While infections among restaurant workers are rare, officials worry the virus may continue to spill into the general public through eateries, where many unemployed people often enter the workforce.
People living on the streets are particularly vulnerable to infections because they often don’t have access to places where they can wash their hands.
“There aren’t a lot of public restrooms for people who don’t look like a customer,” said Dianne Kuzia Hills, associate director of My Brother’s Table. “You can talk about hand washing all you want, but if someone is going to the bathroom behind a dumpster, they aren’t going to be washing their hands.”
The soup kitchen, which serves dinner to about 200 daily, is handing out tubes of hand sanitizer gels during its Tuesday night clinic where homeless people can receive medical care for free. That’s also when Duffy-Alexander offers hepatitis A vaccinations. She’s hoping to reach an even wider circle by joining street workers from another Lynn nonprofit in their weekly van ride administering health care to the homeless.

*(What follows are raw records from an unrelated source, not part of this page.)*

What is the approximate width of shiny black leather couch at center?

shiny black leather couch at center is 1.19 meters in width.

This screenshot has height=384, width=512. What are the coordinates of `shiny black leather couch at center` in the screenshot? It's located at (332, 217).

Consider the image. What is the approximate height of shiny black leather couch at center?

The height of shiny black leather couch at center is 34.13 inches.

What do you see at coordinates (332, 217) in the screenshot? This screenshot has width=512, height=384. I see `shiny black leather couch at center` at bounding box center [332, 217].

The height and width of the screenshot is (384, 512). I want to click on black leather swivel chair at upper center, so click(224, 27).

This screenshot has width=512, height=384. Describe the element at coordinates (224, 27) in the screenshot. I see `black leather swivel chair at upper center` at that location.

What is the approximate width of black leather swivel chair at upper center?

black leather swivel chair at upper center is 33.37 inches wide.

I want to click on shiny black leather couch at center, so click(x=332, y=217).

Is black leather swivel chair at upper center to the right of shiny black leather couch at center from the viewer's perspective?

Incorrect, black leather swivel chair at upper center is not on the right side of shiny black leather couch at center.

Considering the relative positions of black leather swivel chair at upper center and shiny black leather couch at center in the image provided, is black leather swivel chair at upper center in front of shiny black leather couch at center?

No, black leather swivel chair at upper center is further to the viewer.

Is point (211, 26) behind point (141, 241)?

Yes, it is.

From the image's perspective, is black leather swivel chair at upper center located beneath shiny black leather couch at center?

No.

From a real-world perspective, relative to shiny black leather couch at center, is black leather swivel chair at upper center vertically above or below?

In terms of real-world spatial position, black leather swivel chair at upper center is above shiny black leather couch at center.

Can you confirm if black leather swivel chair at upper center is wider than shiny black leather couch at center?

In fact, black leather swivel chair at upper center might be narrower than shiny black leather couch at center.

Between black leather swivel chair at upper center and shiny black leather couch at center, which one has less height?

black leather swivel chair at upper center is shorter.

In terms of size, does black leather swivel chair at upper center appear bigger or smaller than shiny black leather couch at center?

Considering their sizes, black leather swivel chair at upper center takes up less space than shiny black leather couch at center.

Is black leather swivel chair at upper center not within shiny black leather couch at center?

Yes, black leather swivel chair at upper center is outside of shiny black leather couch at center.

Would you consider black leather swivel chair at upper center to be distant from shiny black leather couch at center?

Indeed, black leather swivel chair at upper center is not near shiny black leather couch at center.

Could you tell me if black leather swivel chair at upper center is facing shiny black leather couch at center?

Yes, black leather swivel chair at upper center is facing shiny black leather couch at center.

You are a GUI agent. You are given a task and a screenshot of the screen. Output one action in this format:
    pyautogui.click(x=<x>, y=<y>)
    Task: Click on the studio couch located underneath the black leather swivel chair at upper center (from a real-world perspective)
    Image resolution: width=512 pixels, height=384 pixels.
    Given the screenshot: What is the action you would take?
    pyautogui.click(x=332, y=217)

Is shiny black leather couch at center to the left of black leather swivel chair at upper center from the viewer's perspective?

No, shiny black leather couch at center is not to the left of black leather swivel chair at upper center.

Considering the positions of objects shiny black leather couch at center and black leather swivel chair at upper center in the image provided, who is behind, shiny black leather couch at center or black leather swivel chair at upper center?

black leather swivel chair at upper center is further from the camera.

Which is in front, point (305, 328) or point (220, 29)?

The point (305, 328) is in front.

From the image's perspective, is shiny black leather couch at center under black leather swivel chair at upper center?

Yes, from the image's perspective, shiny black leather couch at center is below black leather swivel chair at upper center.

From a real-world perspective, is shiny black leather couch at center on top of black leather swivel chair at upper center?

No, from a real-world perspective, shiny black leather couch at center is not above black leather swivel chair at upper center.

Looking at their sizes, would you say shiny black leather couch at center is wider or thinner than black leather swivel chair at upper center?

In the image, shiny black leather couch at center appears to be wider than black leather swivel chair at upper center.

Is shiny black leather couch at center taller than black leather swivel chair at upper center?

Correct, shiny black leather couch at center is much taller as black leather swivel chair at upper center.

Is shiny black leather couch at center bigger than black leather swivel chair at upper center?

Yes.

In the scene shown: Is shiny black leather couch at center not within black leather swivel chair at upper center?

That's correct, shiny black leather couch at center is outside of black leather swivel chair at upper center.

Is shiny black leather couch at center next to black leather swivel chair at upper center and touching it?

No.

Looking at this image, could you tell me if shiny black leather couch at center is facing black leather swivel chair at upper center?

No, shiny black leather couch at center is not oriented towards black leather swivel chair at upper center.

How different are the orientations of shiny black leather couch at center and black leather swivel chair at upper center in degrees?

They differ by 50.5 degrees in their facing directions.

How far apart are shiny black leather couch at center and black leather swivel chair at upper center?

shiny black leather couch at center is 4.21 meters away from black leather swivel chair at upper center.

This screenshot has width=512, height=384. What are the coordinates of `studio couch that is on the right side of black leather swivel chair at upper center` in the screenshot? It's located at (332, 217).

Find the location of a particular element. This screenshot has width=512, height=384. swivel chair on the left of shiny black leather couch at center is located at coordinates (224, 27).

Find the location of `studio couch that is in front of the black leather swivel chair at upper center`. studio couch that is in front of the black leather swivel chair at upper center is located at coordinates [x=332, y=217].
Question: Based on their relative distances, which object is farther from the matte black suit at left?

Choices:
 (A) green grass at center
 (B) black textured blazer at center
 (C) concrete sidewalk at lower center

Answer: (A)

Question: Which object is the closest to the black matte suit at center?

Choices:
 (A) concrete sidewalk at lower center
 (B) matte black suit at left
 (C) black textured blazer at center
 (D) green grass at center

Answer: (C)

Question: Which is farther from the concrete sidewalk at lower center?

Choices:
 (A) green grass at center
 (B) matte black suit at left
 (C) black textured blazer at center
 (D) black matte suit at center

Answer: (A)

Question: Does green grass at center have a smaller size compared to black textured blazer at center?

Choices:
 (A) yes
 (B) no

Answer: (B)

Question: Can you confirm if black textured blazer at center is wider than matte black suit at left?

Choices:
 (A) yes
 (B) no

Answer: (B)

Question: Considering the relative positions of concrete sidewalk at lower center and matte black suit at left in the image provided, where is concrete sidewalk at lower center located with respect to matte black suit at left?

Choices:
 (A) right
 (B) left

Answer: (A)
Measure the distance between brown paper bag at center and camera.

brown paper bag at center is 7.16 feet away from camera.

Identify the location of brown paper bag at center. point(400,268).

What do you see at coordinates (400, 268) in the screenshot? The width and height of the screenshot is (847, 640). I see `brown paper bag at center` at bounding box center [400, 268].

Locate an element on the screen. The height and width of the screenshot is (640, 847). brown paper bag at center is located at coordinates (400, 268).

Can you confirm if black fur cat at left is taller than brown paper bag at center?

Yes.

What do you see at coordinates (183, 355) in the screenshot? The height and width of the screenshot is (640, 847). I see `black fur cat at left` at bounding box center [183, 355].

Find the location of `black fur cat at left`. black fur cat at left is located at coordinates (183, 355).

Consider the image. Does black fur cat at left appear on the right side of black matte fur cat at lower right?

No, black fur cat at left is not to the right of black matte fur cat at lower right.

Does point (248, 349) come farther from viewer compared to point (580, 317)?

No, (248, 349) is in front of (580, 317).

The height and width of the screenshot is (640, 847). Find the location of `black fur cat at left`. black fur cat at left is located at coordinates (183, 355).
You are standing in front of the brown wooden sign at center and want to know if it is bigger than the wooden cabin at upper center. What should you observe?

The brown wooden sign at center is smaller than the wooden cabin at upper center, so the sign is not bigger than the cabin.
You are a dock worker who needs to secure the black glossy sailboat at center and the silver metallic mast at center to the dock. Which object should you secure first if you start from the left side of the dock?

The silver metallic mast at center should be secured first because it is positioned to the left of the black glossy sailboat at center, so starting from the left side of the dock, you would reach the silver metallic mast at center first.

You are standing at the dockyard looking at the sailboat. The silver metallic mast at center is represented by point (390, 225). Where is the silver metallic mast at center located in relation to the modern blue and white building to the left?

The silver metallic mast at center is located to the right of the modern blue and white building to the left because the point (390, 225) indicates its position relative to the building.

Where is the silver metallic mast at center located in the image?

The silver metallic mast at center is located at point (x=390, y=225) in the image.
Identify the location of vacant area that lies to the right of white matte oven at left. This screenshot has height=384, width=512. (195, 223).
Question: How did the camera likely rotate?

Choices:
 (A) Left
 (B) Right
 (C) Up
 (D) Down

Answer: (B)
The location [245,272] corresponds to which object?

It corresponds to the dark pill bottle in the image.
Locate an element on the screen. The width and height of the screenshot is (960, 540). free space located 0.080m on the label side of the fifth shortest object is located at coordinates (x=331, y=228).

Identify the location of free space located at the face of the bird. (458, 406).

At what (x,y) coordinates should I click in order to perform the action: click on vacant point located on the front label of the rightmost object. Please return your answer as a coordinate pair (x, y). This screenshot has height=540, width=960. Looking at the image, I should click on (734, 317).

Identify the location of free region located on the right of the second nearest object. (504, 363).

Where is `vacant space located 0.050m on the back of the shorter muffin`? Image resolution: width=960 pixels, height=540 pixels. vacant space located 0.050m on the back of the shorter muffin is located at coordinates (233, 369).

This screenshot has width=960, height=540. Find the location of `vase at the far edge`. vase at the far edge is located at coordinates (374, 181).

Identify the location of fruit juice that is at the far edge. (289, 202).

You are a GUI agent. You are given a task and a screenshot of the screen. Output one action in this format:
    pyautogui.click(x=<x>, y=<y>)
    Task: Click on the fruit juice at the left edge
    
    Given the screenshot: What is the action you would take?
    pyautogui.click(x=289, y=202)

In Gloucester, public health nurse Sunny Robinson offered hepatitis A vaccines this fall at the city’s Action shelter and continues to go back regularly to find new residents.
But nurses say the transient nature of homelessness poses a challenge because the hepatitis vaccine is given in two doses, each about six months apart.
“We will do everything we can to track down people who are no longer at the shelter to finish up their immunizations,” Robinson said.
She also has been regularly stopping in at a busy methadone maintenance clinic near Addison Gilbert Hospital.
“Many of the methadone folks come between 5:30 and 7:30 in the morning, so that’s when we do the immunization program,” Robinson said. “You meet the customer where he or she is.”
Gloucester hadn’t had any cases of hepatitis A in the past five years, Robinson said, but recorded two this fall.
In Salisbury, health director Horace Baxter said the virus wasn’t even on his “radar screen” until state health officials called on communities for help this summer after five hepatitis cases among food handlers in Boston, Arlington, and Stoneham.
After that, Baxter said he went to Women in Transition, a small pre-release correctional facility in Salisbury, to make sure the women are wearing gloves in the facility’s kitchen when they prepare food.
But he said his larger concern is his seaside town’s 60 restaurants, many of them seasonal. He said most of the workers come from other countries and go home for the winter.
“We have a lot of Brazilians, Greeks, Italians, two different dialects of Chinese, and a huge Lebanese contingent,” he said.
The problem is, many of the restaurants’ food handlers don’t speak English, he said.
Baxter visited the restaurants before they closed for the season and tried to explain safe food-handling procedures to the owners, including information about wearing gloves and frequent hand washing. But he wasn’t convinced the critical information for stopping spread of the hepatitis A virus reached the people who most needed to understand it — the workers.
So Baxter is determined to spend the winter working on information cards, translated into at least six languages, that will be ready when workers return in the spring.
“If I can accomplish that, in a small community, that’s a huge accomplishment,” he said.